While all this gaming fun was going on at our table, the other table was enjoying Einfach Genial, For Sale, Hey! That’s My Fish!, and TransAmerica.

I think those of us who got to play the games had a good time despite the loud music. I think the place would work if it was on a night without the live music or we played indoors. The main problem was that although the younger kids were entertained, they required too much supervision for all the adults to play. I can certainly emphasize as I can remember those days with my own kids. This was why we started hosting game nights at our own house as it was a safe environment with plenty of toys to entertain our kids and those of our friends. It is so much easier now that they are older.

The group is going to try doing this again later this month but I’m not sure of the details. Hopefully we’ll come up with a few creative ideas for the kids. I felt badly for those parents that didn’t get to play games much.

We were afraid we’d scare off people of we took pictures to post on the internet. John took a few that you can check out here.

Gaming at First Baptist Church of Georgetown

The following Friday found the Rozmiarek family at church. Not just any old church but a Southern. Baptist. Church. Yes, you read that correctly. We were really there. And just what does it take to get our heathen family in a church? Did somebody die or get married? Nope, it was much easier than that. John Gravitt organized a game night at his church and asked if we could help out with teaching games. Yes, that’s all it took. Games! :-)

John was expecting up to 20 people, but not nearly that many actually showed up. It peaked out at three tables of games going at one time though, which is a fine start. In contrast to the previous week at Duke’s, this situation was ideal for a game night. The church is enormous. We were in a classroom in a large building with good lighting and plenty of tables and chairs. We brought our own food but I think there were also vending machines available. Best of all, there was childcare off in another part of the building for the younger children, allowing the adults a relaxing evening of games.

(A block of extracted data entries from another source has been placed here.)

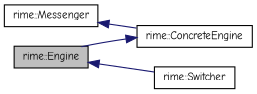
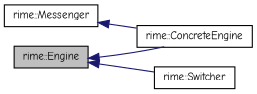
  digraph {
    fontname="Comic Neue"
    rankdir=LR
    node [color=black fillcolor=white fontname="Comic Neue" fontsize=10 shape=record style=filled]
    edge [color=midnightblue dir=back fontname="Comic Neue" fontsize=10 labelfontname=Helvetica labelfontsize=10 style=solid]
    n1 [fillcolor=grey75 fontcolor=black height=0.2 label="rime::Engine" width=0.4]
    n2 [height=0.2 label="rime::ConcreteEngine" width=0.4]
    n3 [height=0.2 label="rime::Switcher" width=0.4]
    n4 [height=0.2 label="rime::Messenger" width=0.4]
-   n2 -> n1
+   n1 -> n2
    n1 -> n3
    n4 -> n2
  }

I taught and played both Ticket to Ride and California, both of which I’ve written about before. Both are great introductory games although I think that the theme of California may be a little too “girly” for some guys. The Diamant and Saboteur tables were really loud; you could tell that people really enjoyed those two. Other games played were Crokinole, Einfach Genial, Hey!, That’s My Fish! And Rumis.

Once again, John took a few nice pictures during the evening.

Ed and really had a great time and we’d love to go again. The members of the church were really welcoming, friendly and a lot of fun.

Now we need to host our second neighborhood game night. We had a small but nice crowd the first time but we haven’t been able to fit a second one in our schedule. Although I didn’t blog about it, we had a good evening playing Diamant, Ticket to Ride and Carcassonne.

Posted by Susan Rozmiarek at May 14, 2006 3:39 PM


Games, Kids and Church. Now there is three words you'll never hear me say in one sentence. :)

Posted by: Mike C. -- on May 15, 2006 2:55 PM

Great game choices for new or near-new gamers. Sounds like you had a great time. Might be able to get those young kids (non-readers, I assume, or early elementary school) in games like Zirkus Flohcati, Pick Picknic, Frank's Zoo, or Vampire. Of course, I know that they also have to have the opportunity to "blow off steam."

Yes, it is nice when kids get older, and you don't have to watch them every minute!

Congratulations on the great Mother's Day haul. You should get a lot of enjoyment out of those neat things.

Also, thanks much for the suggestions for 6- and 7-player games you made on my blog. With three folks listing games I should look into, I had some great ideas to work on. I've looked at them all on BGG and narrowed the list to 14. Now, I need to do more research, and I need to find out which ones are available for purchase. Then, I'll prioritize the final list, break it into manageable purchases, and look forward to some new games this summer. I really appreciate your taking the time to not only suggest games that fit our family's interests, but also you added comments to tweak my interest immediately.